From the entries provided below, copy each line that contains the word "visits".

Collected data =
******************************

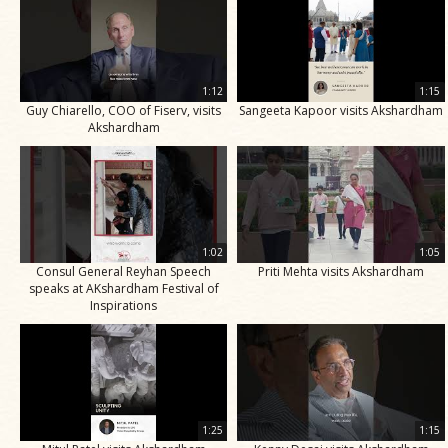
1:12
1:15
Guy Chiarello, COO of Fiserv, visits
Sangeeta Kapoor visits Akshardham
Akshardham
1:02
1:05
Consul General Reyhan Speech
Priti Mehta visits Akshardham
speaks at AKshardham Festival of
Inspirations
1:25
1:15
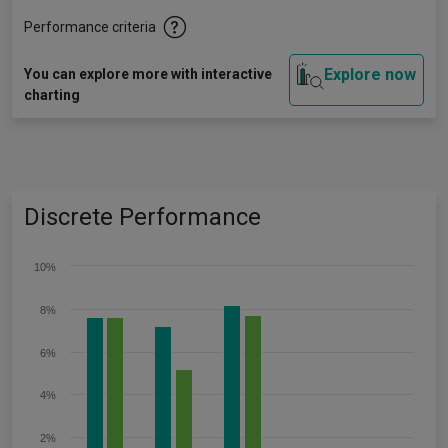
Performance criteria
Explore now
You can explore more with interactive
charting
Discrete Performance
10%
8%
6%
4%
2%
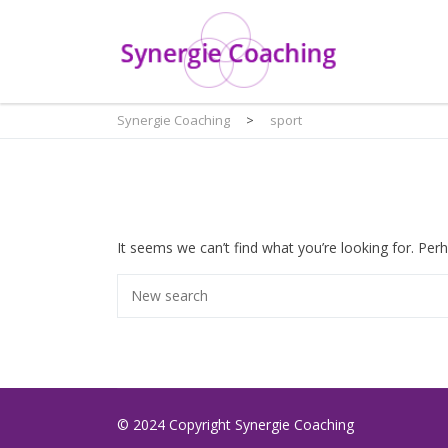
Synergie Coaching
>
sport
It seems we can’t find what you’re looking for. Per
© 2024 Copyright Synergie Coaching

******************************

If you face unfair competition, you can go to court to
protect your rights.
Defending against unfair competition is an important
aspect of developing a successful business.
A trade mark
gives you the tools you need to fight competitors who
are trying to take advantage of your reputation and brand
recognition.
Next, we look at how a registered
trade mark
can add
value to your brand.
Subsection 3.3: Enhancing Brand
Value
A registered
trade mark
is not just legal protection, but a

******************************

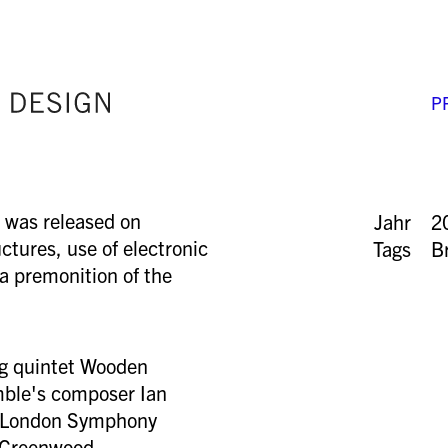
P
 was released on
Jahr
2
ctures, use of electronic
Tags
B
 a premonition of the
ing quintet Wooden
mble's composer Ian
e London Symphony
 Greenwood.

******************************

Exercise result =
Guy Chiarello, COO of Fiserv, visits
Sangeeta Kapoor visits Akshardham
Priti Mehta visits Akshardham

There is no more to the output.